(Extracted page text data)
BEGIN
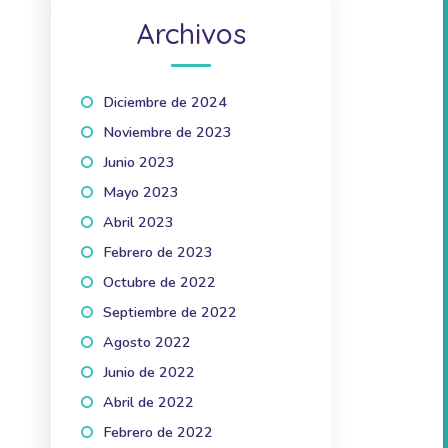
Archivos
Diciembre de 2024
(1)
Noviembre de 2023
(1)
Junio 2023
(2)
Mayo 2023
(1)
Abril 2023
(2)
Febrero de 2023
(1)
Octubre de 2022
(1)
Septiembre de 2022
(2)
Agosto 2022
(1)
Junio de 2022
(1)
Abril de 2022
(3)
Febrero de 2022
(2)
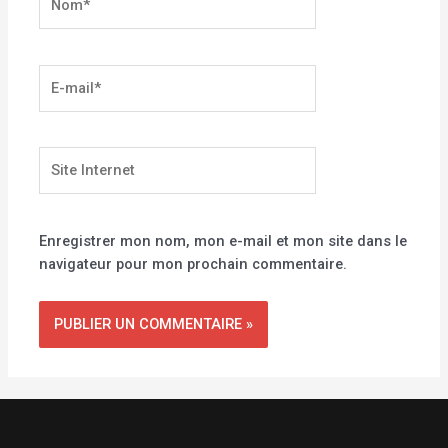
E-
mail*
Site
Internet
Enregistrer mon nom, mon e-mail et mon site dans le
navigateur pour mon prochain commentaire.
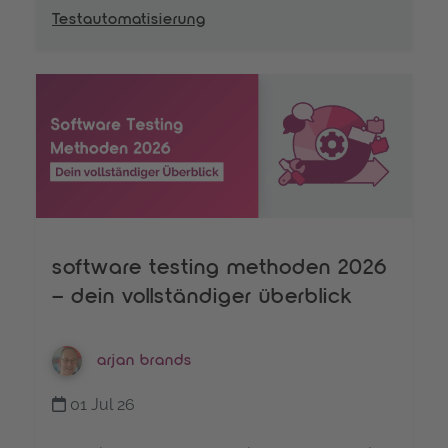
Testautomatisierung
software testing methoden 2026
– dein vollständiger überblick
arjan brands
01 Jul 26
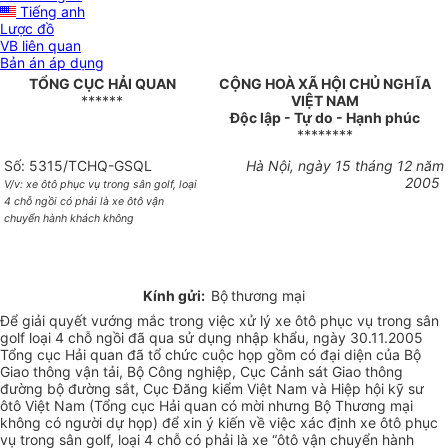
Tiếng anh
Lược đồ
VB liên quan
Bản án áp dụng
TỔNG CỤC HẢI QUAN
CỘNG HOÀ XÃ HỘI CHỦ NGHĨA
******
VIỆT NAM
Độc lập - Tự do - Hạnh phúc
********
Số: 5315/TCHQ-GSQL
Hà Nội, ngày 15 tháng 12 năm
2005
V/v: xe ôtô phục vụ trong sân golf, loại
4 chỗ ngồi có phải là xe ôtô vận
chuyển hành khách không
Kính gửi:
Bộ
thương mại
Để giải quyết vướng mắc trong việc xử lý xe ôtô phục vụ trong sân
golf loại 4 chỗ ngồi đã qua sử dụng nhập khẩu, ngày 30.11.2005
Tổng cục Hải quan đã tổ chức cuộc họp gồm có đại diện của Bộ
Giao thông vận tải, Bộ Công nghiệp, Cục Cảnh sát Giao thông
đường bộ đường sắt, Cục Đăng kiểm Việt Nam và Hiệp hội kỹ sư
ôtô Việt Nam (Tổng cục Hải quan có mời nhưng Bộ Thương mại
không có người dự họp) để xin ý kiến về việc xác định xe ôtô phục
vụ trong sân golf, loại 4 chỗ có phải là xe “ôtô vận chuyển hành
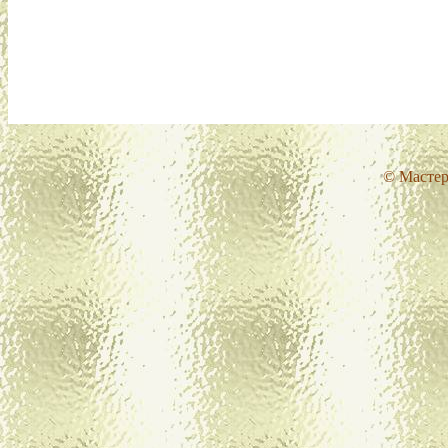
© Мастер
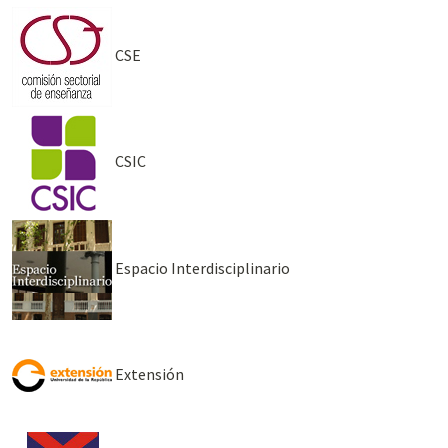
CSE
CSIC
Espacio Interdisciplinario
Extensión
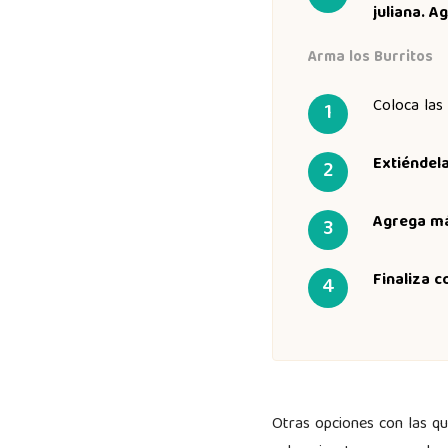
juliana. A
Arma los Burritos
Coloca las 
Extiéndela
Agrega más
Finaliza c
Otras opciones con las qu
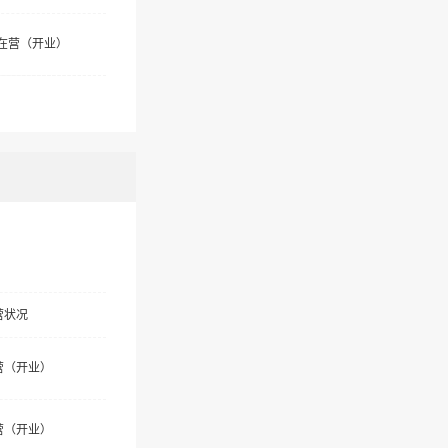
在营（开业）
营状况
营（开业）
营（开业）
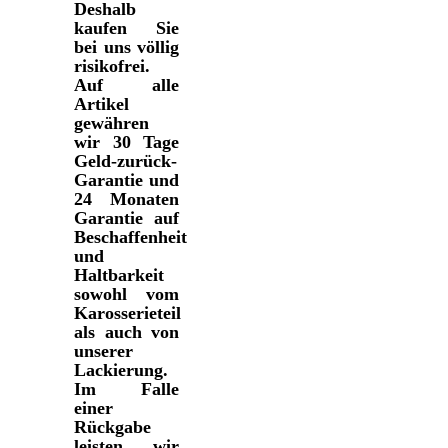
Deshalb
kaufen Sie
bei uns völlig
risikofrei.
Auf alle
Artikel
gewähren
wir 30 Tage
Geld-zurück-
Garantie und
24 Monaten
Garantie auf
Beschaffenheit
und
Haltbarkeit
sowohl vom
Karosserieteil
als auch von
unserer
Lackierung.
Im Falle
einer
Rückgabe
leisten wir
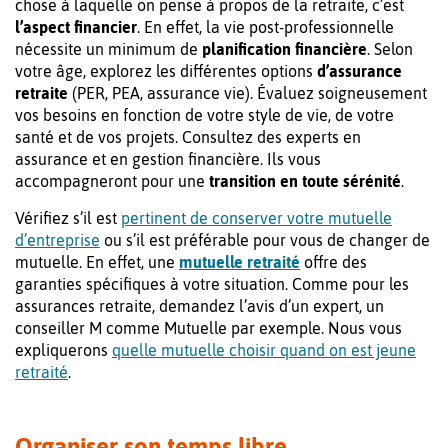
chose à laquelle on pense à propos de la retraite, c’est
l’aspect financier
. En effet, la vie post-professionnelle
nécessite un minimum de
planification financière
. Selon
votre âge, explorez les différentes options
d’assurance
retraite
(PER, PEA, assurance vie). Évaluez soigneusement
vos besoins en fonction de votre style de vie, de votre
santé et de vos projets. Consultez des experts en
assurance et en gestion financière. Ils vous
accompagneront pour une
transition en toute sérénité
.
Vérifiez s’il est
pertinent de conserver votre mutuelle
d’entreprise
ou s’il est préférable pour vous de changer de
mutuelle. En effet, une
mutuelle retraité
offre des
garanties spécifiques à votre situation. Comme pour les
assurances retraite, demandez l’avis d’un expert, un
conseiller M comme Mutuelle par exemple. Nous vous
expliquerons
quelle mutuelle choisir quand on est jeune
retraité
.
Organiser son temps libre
END
▶ _WHAT YOU HAVE TO DO_
Gather each line in these records that contains the string "hành".

▶ _ANSWER BELOW_
chuyển hành khách không
vụ trong sân golf, loại 4 chỗ có phải là xe “ôtô vận chuyển hành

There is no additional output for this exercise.